Gece rüzgara meyilliydi sokaklar

Bilmem kaç mili bahri uzakta sen rüzgara meyilliydin.

Gözlerinden damlayan tebessüm dudaklarına

Daha sonra burnuna hafif bir yağmur bırakırdı.

Eminim yaşanırdı bunlar.

Eminim sen uyurken ben seni izlerdim

Sen rüzgara meyledip uyanırdın.

Mevsimin en olmaz yerinde yağmur dilerdik yürümek için

Salardı kendini bulutlar dev bir iştahla

Bir o kadar naiflik katarak bu duruma.

Düşün ki ellerim bir yastığın altında ellerinde.

Birden açılırdı cumbalı tavan

Karanlık tepelere atardık kendimizi.

Yıldızlara dalıp şiirle ve şarapla ve aşkla

Ağzımız açık izlemek için göğü.

Düşünemedim sorulara cevap vermek zorunda bırakıldığım için.

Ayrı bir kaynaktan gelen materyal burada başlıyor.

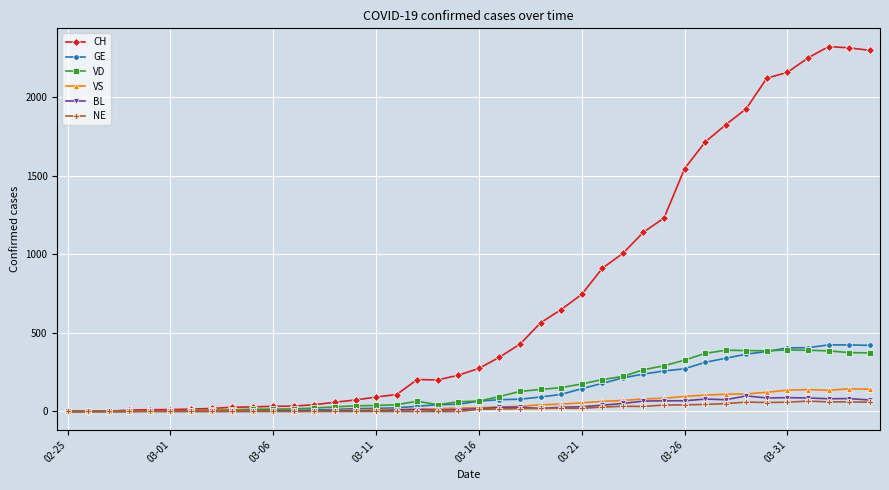

What is the greatest value displayed?

2324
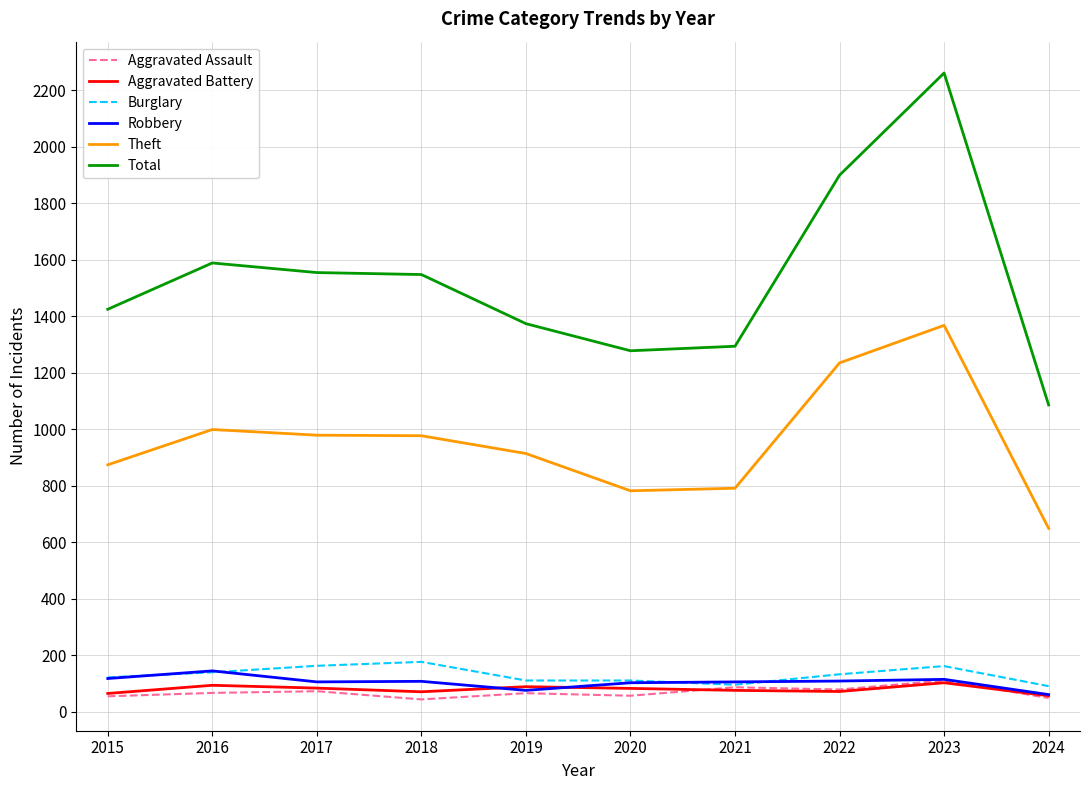

Read the Aggravated Assault value at 2022.

78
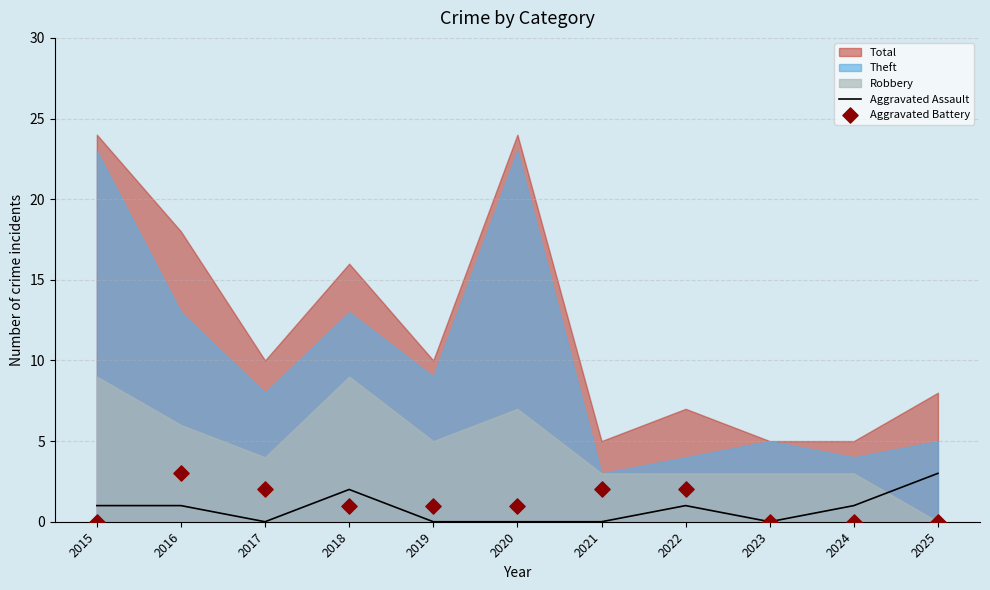

Is the value of Aggravated Assault at 2019 greater than the value of Aggravated Battery at 2024?

No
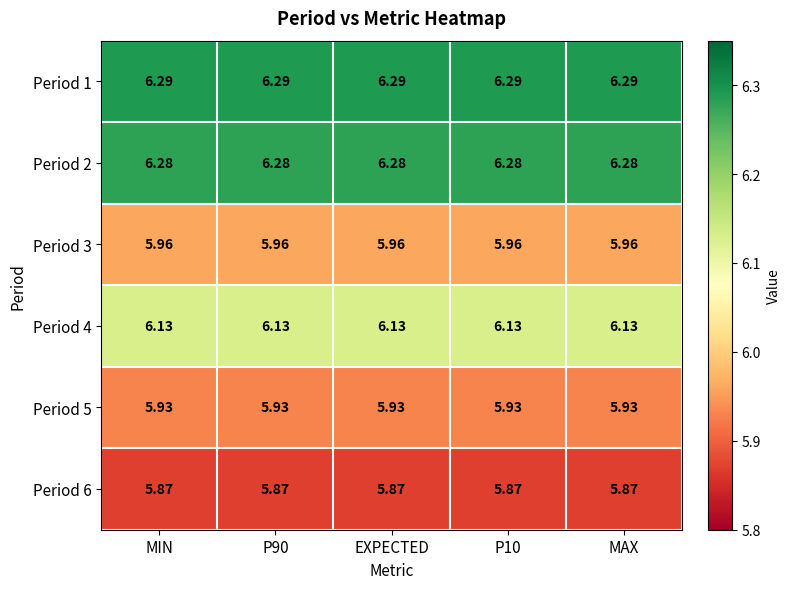

What is the difference between the highest and lowest values at MAX?

0.4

Hesap üzerime kaldığı için yürüyemedim.

Ve konuşamadım bir daha dama konan kuşlarla

Sana doğru uçacaktı fakat kuşlar

Ben konuşamayınca

Damdan düşüp öldüler.

Savaşlar olurdu dünyada

Gözyaşı, kanserli aşklar, hiç doğmayacak çocuklar sarardı şehirleri.

Şehirleri, bombalı şarkılar inletirdi.

İstek halinde kurşuna dizilen şiirlere ve şarkılara ve hayallere bakardık ürpererek.

Kazanacağımızı bilerek şiirler yazardık.

Kurşuna dizileceklerini bile bile.

Sen silkelerdin beni.

Ben yaslanırdım sana.

Resimler çizerdik gökyüzüne mutlaka.

Mutlaka bir köşe başında sakalı uzamış adamlar

Ellerindeki zincirle beklerlerdi beni

Boğmak için hayallerimi

Sana ulaşamayan yanımdan.

Eski güzel günler.

Eski güzel günler.

Bizim bıraktığımız yerde midirler?

Çağırırım lili marlen türküsünü

Açarım eskimiş mektupları.

Sahi ya mektuplardaki kokuyu duyumsamak şimdi

Uykuya dalan bir bulutu izlemek gibi.

Baharlı mevsimler olurdu dünyada.

Papatyalar örgütlenirdi senin için

Ben seni kırdımsa çiçek şiirini okurdum sana

Özlem anlarında

Kulaklarımızda bir sevinin marşıyla

Uygun adım yürürdük bulvarda.

En sevdiğimiz hayalleri kuracağımız bulvarda.